* START TEXT PROVIDED *

SAS: Coffee anyone? - sas

I tried this in C# but have not had much success. So I am now trying in SAS. Using an EG session and my SAS code, we work with the list of students in SASHELP.CLASS.
These people want to get to know each other and have a monthly random pairing to go on a Coffee Date.
Rules:
A random Coffee Date List is Generated monthly;
I store each months pairing into a Historical Dataset, which I append monthly.
One person cannot have coffee with the same person within a 6 month period. So we keep a separate dataset for historical purposes with 3 Vars:
LastDate,InviterID,InvitedID
We check each pairing against the Historical list of which we only load the most recent 6 months data into a temp dataset for checking purposes.
If no recent matched pair is found, a new matched pair is added to a new Paired Dataset, and the 2 names (Rows) are removed from the original Participants dataset until the dataset has less than 2 rows. (a single person cannot be paired with another)
Unfortunately we have 19 people in this list so one person will be left out until we can add a new participant. Is anyone interested in joining our coffee club? :-)
So I start by deriving and ID (n) from the dataset, and I only keep the Name
Data Participants(Keep=ID Name);
FORMAT ID 8.;
set SASHelp.class;
ID=_n_;
run;
These 19 People will be my Participants in the Coffee Club.

* END TEXT PROVIDED *
* START DATASET SECTION *

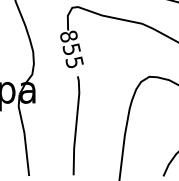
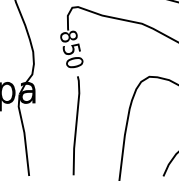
text at (74, 62): 855 -> 850
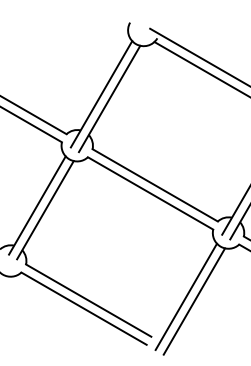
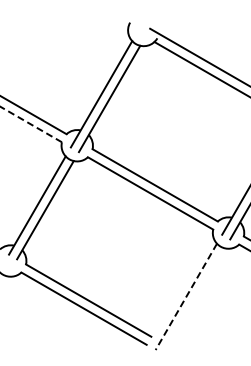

* END DATASET SECTION *

- [WHAT YOU HAVE TO DO]: In the coffee-pairing text, take the part that opens with "I tried this" and closes with "a Coffee Date.", and give it again, substituting "pupils" for "students".

- [WORKED ANSWER]:
I tried this in C# but have not had much success. So I am now trying in SAS. Using an EG session and my SAS code, we work with the list of pupils in SASHELP.CLASS.
These people want to get to know each other and have a monthly random pairing to go on a Coffee Date.